For several decades, genetic analysis in Drosophila has made important contributions to the understanding of signaling by Egfr. Egfr has been well characterized with regard to its oncogenic potential but is also being studied for its roles in organismal development. We have recently developed dorsal closure of the Drosophila embryo as a system for characterizing Egfr regulation of events that do not involve proliferation, as no cell divisions occur during this process. Dorsal closure is essentially a developmental wound healing event with parallels to vertebrate developmental epithelial fusions such as neural tube closure and palate fusion. We describe here a set of materials and protocols for studying Egfr signaling during dorsal closure, including assessing effects of altering Egfr signaling on other pathways, gene expression and, using live imaging, morphogenesis and programmed cell death. Although this "tool kit" is designed for looking at Egfr, it can be readily adapted to look at the participation of any signaling molecule in dorsal closure.

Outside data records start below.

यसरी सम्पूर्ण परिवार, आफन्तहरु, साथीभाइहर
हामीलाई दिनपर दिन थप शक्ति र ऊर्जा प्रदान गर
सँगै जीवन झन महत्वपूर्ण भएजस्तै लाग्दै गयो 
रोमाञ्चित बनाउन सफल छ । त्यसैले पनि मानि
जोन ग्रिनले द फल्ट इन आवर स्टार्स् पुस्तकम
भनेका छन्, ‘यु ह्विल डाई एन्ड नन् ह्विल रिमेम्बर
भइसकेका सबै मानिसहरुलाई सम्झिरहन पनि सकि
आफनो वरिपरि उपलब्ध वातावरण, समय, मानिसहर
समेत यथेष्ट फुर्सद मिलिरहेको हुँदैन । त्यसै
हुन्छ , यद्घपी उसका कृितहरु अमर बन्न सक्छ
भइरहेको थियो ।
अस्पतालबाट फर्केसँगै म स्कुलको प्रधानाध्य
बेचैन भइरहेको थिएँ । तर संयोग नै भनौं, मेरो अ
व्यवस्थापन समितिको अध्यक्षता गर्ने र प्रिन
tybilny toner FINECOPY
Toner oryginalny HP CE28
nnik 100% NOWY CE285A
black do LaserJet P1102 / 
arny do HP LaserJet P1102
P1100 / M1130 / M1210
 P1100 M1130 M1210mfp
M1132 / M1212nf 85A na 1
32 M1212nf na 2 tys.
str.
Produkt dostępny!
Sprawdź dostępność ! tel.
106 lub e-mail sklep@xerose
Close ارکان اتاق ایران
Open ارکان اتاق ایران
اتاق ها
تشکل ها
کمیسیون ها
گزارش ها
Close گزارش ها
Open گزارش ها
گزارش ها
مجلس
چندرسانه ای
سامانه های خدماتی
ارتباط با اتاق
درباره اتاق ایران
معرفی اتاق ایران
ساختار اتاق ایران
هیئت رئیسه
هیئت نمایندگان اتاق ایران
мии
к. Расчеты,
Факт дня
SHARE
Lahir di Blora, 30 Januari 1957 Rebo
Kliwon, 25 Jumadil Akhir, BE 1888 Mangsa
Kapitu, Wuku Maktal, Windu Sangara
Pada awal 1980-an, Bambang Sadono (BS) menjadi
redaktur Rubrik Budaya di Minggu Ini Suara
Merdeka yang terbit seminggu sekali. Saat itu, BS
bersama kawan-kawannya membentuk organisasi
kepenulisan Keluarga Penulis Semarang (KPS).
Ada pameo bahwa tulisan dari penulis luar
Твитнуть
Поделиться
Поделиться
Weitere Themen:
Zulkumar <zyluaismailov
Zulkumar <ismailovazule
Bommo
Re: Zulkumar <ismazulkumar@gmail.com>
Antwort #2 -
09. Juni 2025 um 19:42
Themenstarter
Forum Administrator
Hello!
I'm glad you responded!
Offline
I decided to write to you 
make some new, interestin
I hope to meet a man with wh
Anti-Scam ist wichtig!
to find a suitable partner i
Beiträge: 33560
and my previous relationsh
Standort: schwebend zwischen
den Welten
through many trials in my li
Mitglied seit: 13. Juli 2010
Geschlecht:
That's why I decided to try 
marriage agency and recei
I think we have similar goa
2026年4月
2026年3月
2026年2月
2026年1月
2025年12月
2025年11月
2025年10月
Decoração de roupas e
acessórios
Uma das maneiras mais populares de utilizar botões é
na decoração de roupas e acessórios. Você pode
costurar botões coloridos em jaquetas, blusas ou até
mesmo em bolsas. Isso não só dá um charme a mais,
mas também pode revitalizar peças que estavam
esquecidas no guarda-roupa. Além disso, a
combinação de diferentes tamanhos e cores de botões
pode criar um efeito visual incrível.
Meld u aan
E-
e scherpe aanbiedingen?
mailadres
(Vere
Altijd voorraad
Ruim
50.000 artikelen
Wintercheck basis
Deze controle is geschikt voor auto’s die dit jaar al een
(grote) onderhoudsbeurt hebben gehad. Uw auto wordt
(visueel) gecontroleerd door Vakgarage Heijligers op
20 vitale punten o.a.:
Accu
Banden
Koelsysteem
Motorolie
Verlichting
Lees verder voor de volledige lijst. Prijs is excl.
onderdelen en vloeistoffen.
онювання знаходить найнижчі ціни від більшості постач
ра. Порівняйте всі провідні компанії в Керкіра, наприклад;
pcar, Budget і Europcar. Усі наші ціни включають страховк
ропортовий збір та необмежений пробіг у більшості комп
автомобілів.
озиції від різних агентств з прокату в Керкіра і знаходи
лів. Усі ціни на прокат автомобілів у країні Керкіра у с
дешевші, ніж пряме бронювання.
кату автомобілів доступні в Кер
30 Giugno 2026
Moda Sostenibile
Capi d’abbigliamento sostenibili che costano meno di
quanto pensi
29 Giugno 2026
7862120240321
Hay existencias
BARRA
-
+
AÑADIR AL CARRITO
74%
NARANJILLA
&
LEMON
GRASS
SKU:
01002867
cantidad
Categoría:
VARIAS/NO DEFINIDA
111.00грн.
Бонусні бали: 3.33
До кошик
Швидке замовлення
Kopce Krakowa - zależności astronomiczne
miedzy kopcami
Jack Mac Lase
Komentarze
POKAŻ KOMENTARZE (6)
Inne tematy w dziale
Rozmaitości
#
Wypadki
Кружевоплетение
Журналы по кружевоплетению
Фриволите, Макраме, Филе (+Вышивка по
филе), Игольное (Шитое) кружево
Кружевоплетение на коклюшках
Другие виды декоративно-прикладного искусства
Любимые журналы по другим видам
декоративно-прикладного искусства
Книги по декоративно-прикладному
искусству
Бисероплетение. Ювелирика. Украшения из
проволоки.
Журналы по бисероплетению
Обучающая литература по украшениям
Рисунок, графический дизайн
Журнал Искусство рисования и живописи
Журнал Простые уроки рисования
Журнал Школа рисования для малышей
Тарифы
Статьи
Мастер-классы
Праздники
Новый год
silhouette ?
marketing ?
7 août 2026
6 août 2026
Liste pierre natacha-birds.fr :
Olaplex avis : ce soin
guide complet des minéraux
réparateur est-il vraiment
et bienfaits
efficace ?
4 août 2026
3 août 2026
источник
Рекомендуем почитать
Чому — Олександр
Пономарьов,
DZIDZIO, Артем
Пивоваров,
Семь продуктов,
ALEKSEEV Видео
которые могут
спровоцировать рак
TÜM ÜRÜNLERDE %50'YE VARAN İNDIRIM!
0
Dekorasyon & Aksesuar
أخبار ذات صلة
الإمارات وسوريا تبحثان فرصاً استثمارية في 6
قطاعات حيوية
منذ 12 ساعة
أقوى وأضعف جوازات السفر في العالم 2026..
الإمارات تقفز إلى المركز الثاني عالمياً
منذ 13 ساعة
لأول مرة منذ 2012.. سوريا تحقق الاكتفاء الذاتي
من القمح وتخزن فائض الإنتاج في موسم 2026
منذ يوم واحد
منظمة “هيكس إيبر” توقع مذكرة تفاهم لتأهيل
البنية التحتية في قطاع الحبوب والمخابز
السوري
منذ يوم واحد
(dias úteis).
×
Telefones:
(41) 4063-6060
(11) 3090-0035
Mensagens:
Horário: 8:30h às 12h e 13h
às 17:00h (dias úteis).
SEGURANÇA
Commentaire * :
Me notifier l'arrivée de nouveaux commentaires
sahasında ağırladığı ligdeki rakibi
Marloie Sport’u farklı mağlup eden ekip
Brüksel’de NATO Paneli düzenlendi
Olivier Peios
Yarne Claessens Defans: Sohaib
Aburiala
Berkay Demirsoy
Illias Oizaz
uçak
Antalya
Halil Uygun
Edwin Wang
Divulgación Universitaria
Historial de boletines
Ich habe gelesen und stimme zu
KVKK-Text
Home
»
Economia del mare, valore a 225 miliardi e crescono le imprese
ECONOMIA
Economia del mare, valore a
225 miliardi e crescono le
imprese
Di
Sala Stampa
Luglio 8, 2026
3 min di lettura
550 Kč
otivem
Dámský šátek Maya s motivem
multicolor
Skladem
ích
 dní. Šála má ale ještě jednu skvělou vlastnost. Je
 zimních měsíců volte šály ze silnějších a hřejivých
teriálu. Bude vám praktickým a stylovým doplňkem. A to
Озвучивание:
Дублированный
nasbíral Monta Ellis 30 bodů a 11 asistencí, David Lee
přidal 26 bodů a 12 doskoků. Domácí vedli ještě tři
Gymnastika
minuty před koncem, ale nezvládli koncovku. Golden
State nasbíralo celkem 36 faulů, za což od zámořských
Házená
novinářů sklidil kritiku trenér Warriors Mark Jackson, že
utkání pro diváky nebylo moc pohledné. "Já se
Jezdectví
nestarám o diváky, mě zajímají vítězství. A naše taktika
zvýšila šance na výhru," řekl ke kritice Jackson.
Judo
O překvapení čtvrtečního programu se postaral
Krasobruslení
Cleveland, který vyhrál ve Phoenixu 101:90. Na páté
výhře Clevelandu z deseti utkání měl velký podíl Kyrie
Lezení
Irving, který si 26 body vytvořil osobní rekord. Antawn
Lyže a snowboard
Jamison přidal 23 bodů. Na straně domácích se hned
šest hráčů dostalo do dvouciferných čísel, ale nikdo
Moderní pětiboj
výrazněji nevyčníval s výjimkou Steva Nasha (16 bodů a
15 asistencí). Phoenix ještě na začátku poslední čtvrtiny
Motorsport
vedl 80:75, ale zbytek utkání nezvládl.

几十年来,果蝇的遗传分析为理解表皮生长因子受体(Egfr)信号传导做出了重要贡献。就其致癌潜力而言,Egfr已得到充分表征,但人们也在研究它在生物体发育中的作用。我们最近开发了果蝇胚胎背侧闭合作为一种系统,用于表征Egfr对不涉及增殖的事件的调控,因为在此过程中不发生细胞分裂。背侧闭合本质上是一种发育性伤口愈合事件,类似于脊椎动物发育过程中的上皮融合,如神经管闭合和腭融合。我们在此描述了一套用于研究背侧闭合过程中Egfr信号传导的材料和方案,包括评估改变Egfr信号传导对其他途径、基因表达的影响,以及使用实时成像研究形态发生和程序性细胞死亡。虽然这个“工具包”是为研究Egfr而设计的,但它可以很容易地改编用于研究任何信号分子在背侧闭合中的参与情况。